Opisthocheiron canayerensis

Scientific classification
- Kingdom: Animalia
- Phylum: Arthropoda
- Subphylum: Myriapoda
- Class: Diplopoda
- Order: Chordeumatida
- Family: Opisthocheiridae
- Genus: Opisthocheiron
- Species: O. canayerensis
- Binomial name: Opisthocheiron canayerensis Mauriès & Goeffrey, 1982

= Opisthocheiron canayerensis =

- Authority: Mauriès & Goeffrey, 1982

Species of millipede

Opisthocheiron canayerensis is a species of millipede in the family Opisthocheiridae. This species is found in France, far inside deep caves. This millipede is notable as one of only a few species in the order Chordeumatida with only 26 segments in adults (counting the collum as the first segment and the telson as the last), four fewer segments than typically found in adults this order.

== Discovery and distribution ==
This species was first described in 1982 by the myriapodologists Jean-Paul Mauriès and Jean-Jacques Geoffroy. The original description is based on specimens collected in 1981 from the Baume Layrou cave in Trèves, in the eastern part of the Grands Causses, in the department of Gard in France. These specimens include a male holotype, eight other males, thirteen females, and two juveniles. The type specimens are deposited in the Muséum National d'Histoire Naturelle in Paris. The species is named for the Causse de Canayère, the plateau where the type specimens were found. Since the discovery of this millipede, many more specimens have been collected and studied, not only from the Baume Layrou cave but also from the Cabanes du Trevezel cave and the Bramabieu cave, which are also in the Grands Causses in the department of Gard in France.

== Description ==
Unlike all other species in the genus Opisthocheiron, this species lacks pigmentation, an absence that reflects adaptation to life in the darkness of caves. This species also has few ocelli (only seven to nine in adults) and long legs, which are also common troglomorphic adaptations. This species is small: Adult males range from 6.5 mm to 7 mm in length, and adult females range from 8 mm to 10 mm in length.

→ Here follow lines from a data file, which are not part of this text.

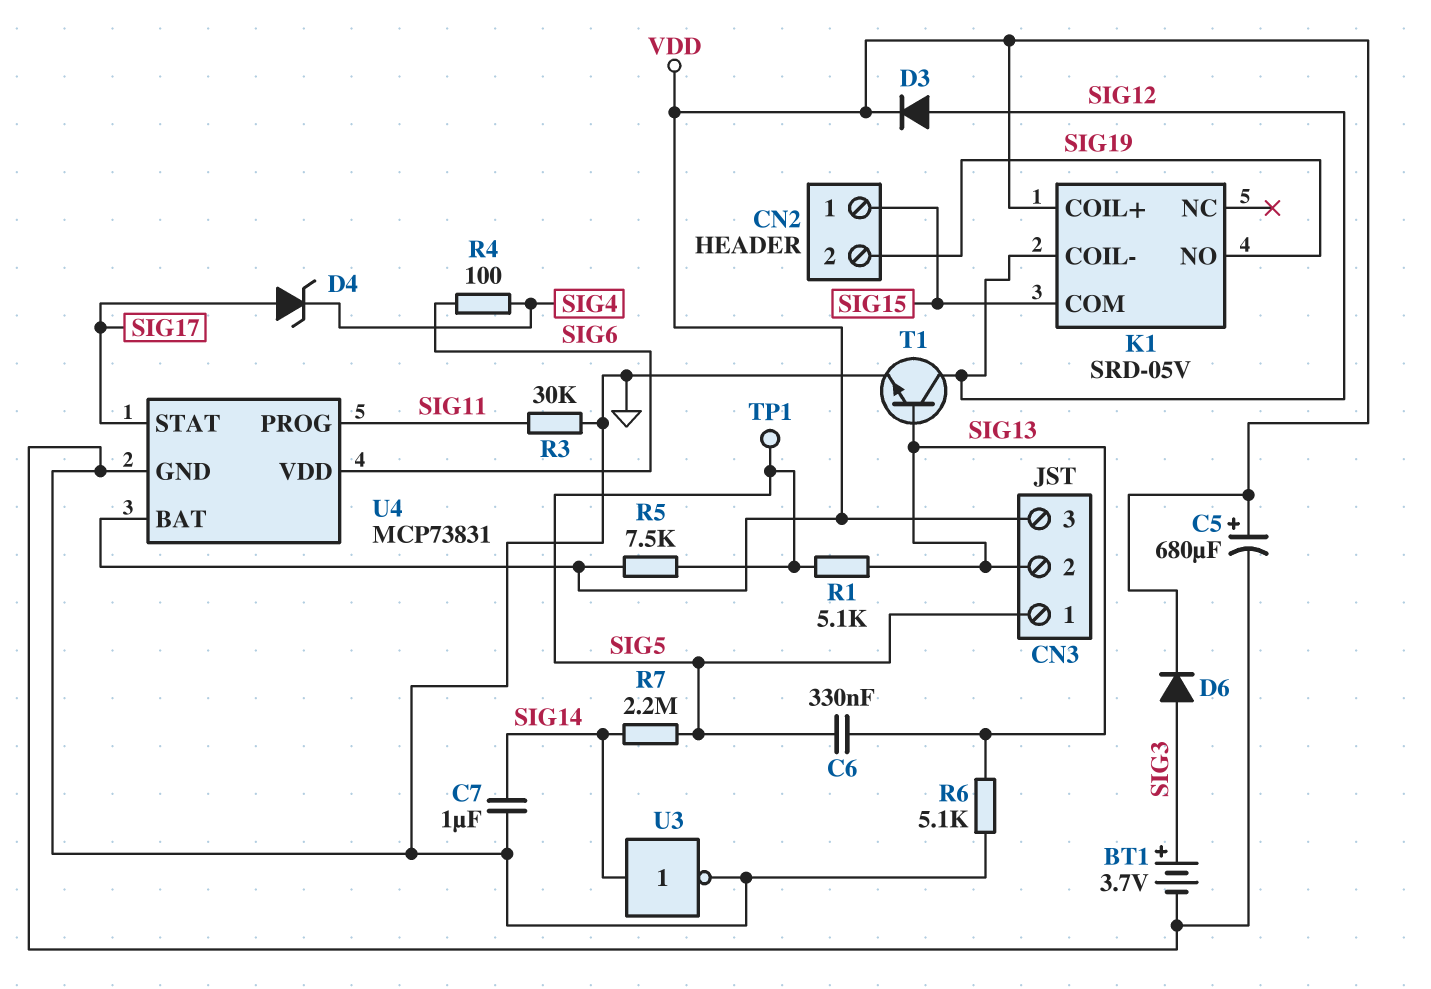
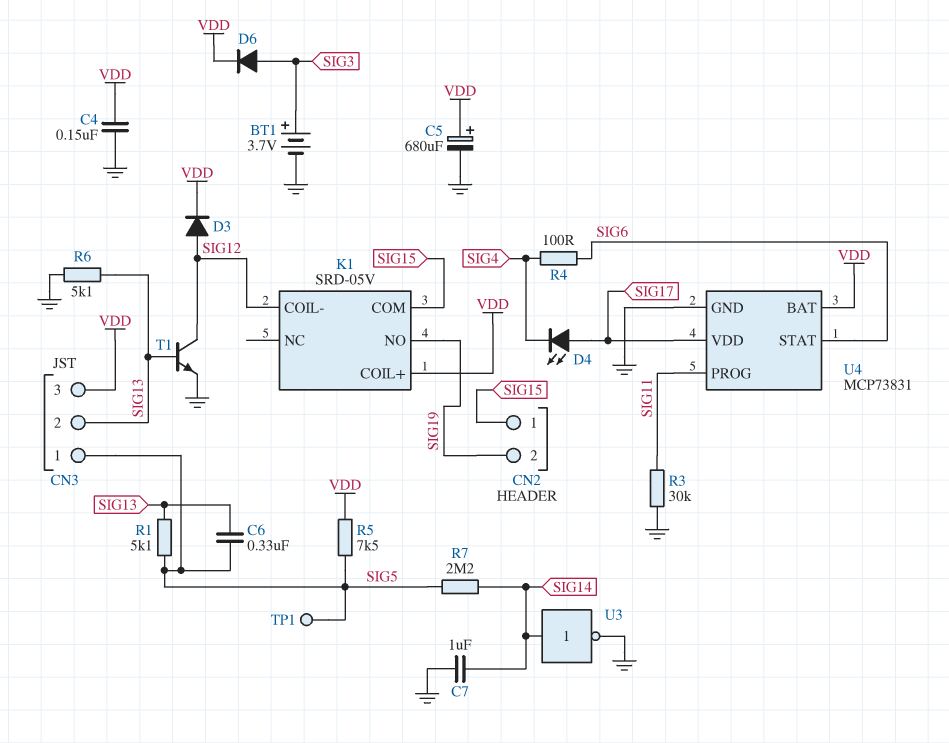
C4: none -> 150nF (GND, VDD)
D4: zener (A SIG17, K SIG4) -> LED (A SIG17, K SIG4)
U4 pin STAT: SIG17 -> SIG6
U4 pin VDD: SIG6 -> SIG17

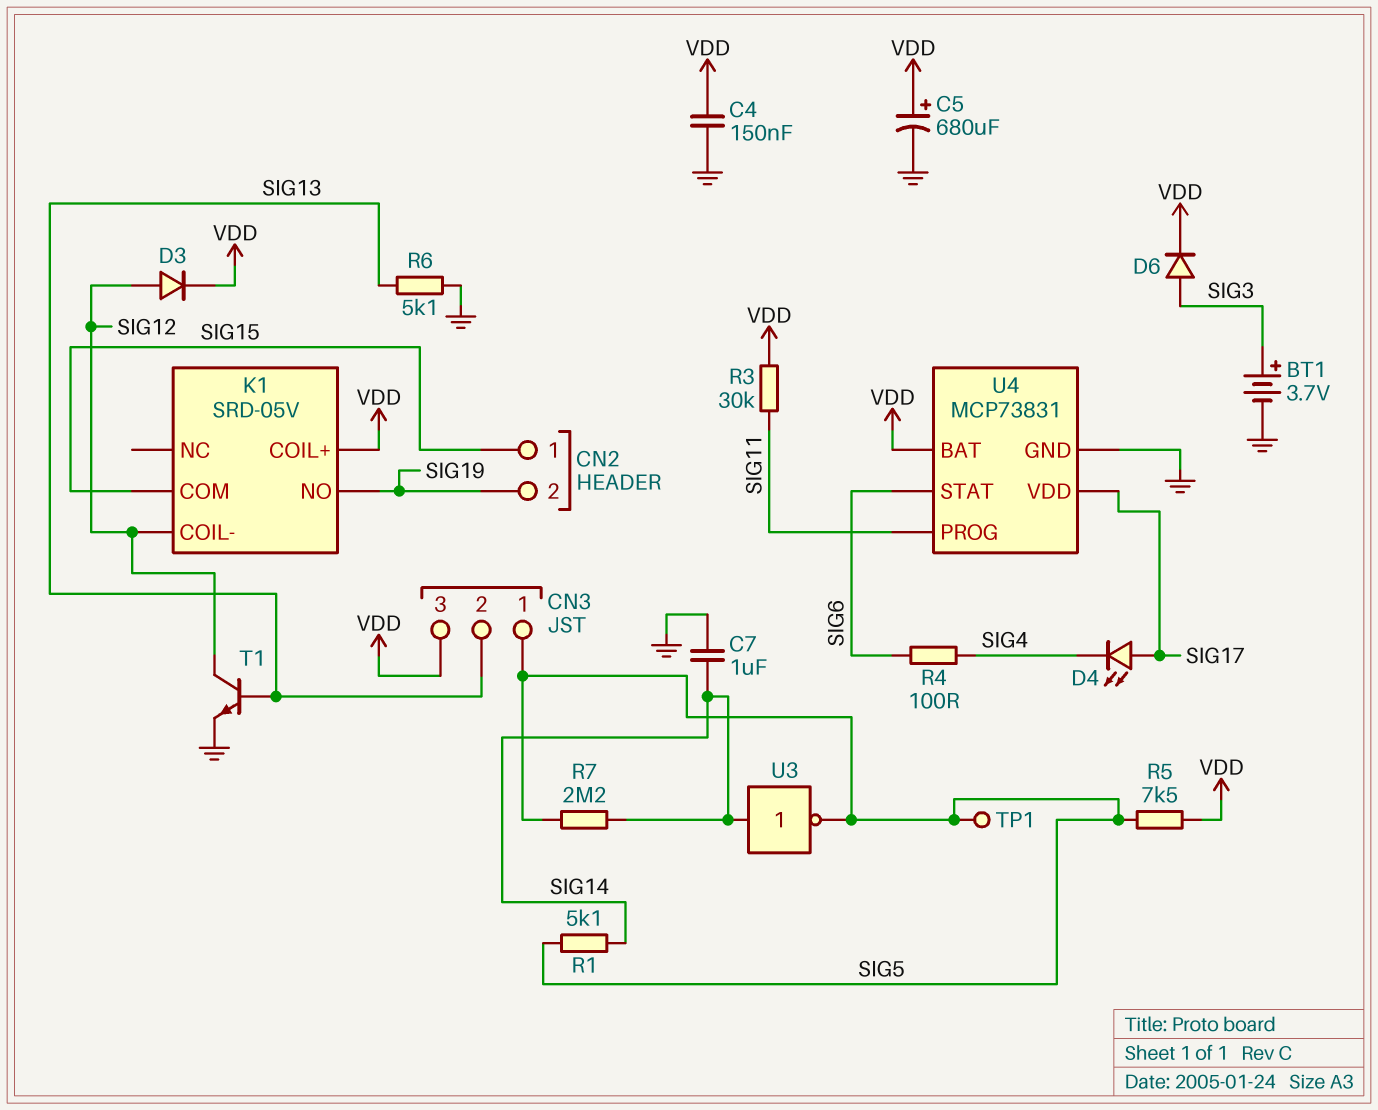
C6: 330nF (SIG5, SIG13) -> none
R1: 5.1k (SIG5, SIG13) -> 5.1k (SIG5, SIG14)
R3: 30k (GND, SIG11) -> 30k (SIG11, VDD)
U3: NOT (in SIG14, out GND) -> NOT (in SIG14, out SIG5)

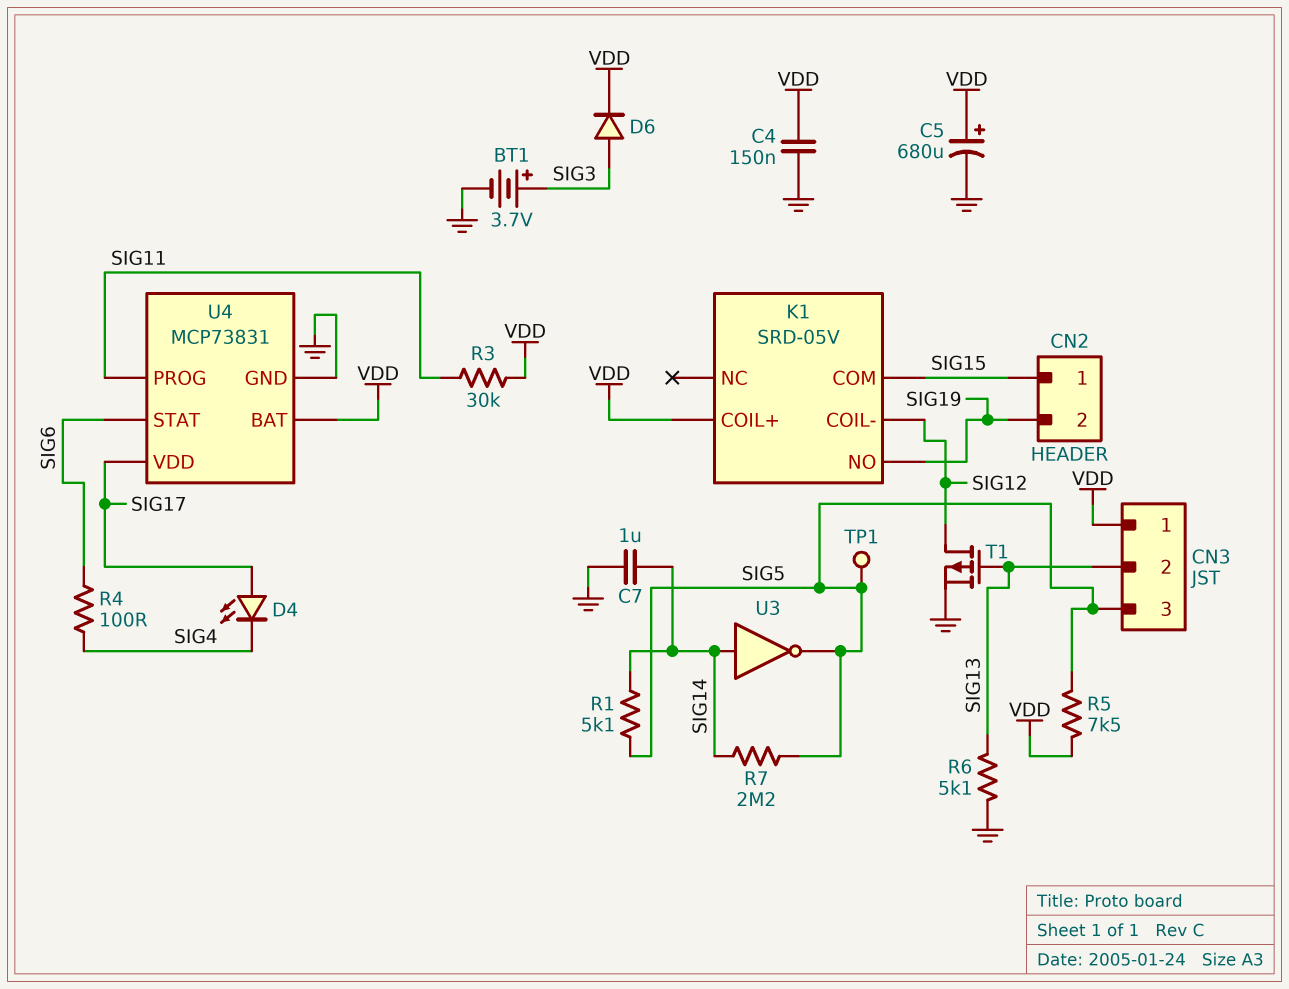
CN3 pin 1: SIG5 -> VDD
CN3 pin 3: VDD -> SIG5
D3: diode (A SIG12, K VDD) -> none
T1: NPN (B SIG13, C SIG12, E GND) -> PMOS (G SIG13, D SIG12, S GND)

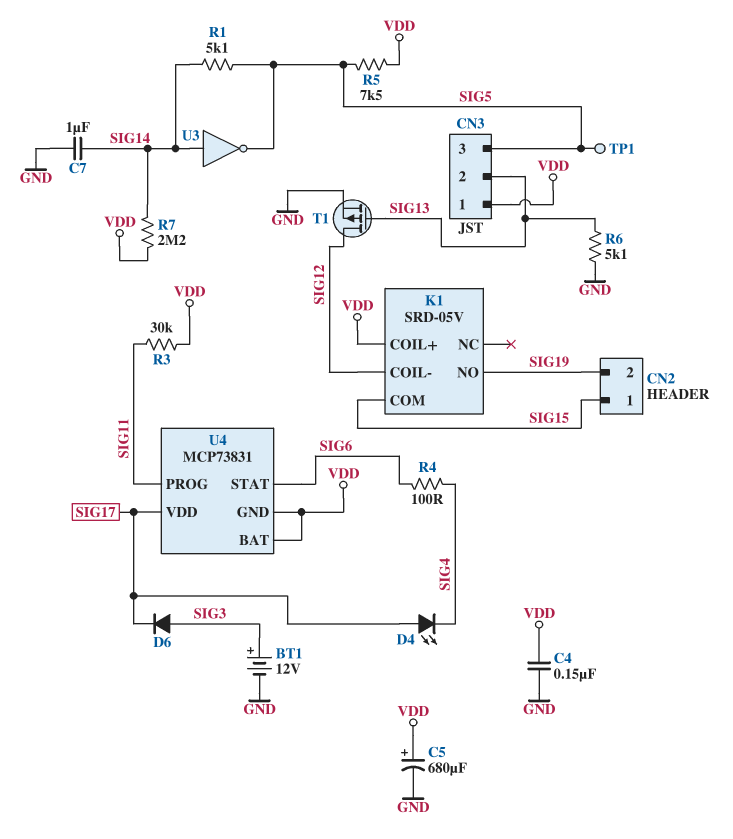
BT1: 3.7V (plus SIG3, minus GND) -> 12V (plus SIG3, minus GND)
D6: diode (A SIG3, K VDD) -> diode (A SIG3, K SIG17)
R7: 2.2M (SIG5, SIG14) -> 2.2M (SIG14, VDD)
U4 pin GND: GND -> VDD

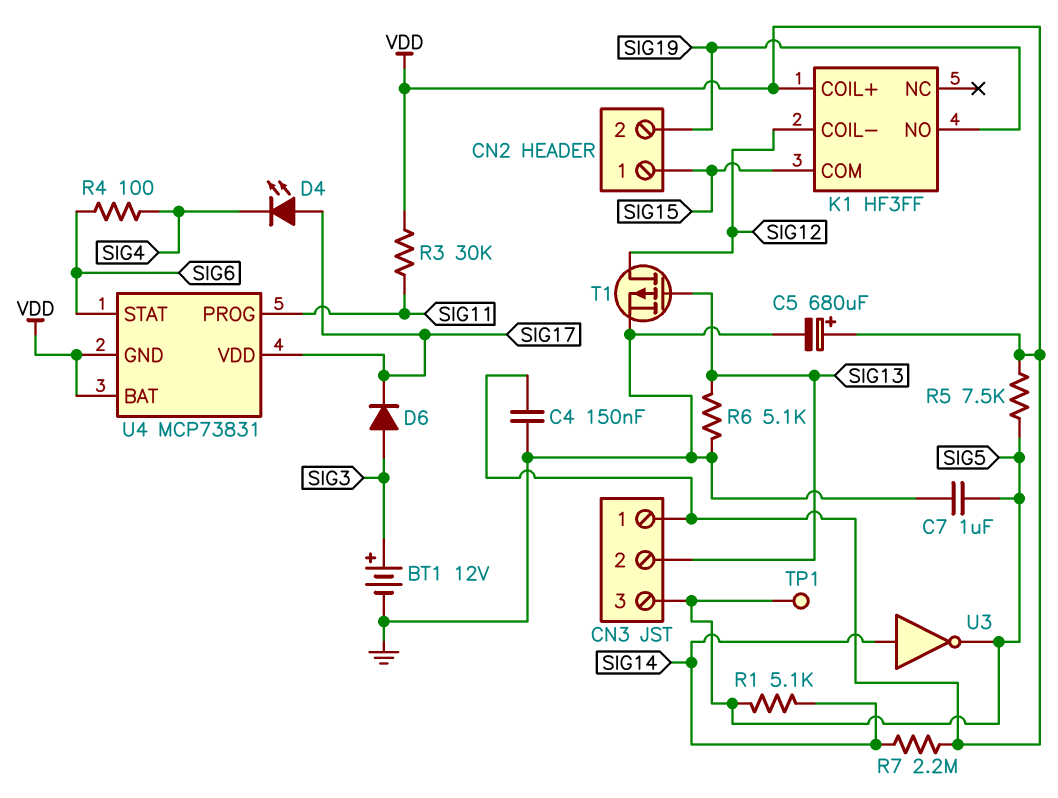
C7: 1uF (GND, SIG14) -> 1uF (GND, SIG5)
K1: SRD-05V -> HF3FF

This millipede is one of only a few species in the order Chordeumatida with only 26 segments in adults, the minimum number recorded in this order. Accordingly, the adult female of this species has only 42 pairs of legs, and the adult male has only 40 pairs of walking legs, excluding the eighth and ninth leg pairs, which become gonopods. This reduction in the number of segments and legs distinguishes this species from the other species in the genus Opisthocheiron, which all have the 30 segments in adults that are usually found in adults in the order Chordeumatida.

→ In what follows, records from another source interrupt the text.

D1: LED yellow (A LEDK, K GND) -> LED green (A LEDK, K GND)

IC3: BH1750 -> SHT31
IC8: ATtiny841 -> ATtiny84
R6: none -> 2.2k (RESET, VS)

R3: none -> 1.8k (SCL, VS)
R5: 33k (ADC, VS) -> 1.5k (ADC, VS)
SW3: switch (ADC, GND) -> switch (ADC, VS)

This species arrives at a lower number of segments and legs through a process of post-embryonic development that deviates from the anamorphosis usually observed in the order Chordeumatida. Like other species in this order, O. canayerensis is teloanamorphic, adding segments and legs through a series of molts until the adult stage, when the molting stops and the adult emerges with a final number of segments and legs. This species, however, reaches maturity and stops molting one stage earlier, in the eighth stage rather than in a ninth stage. Furthermore, O. canayerensis conforms to the pattern usually observed in most species of Chordeumatida only through the first five stages, then adds one fewer segment than usual upon entering the sixth and seventh stages. Thus, in this process, O. canayerensis goes through stages of development with 6, 8, 11, 15, 19, 22, and 24 segments, before emerging as an adult with 26 segments in the final stage.

This process is the same as that observed in the species Chamaesoma broelemanni, one of the other species in the order Chordeumatida with only 26 segments in adults, but with one difference. In O. canayerensis, the transformation of legs into gonopods in the male begins in the seventh stage and continues until the eighth and final stage. In C. broelemanni, however, this process begins in the sixth stage and continues until the eighth stage.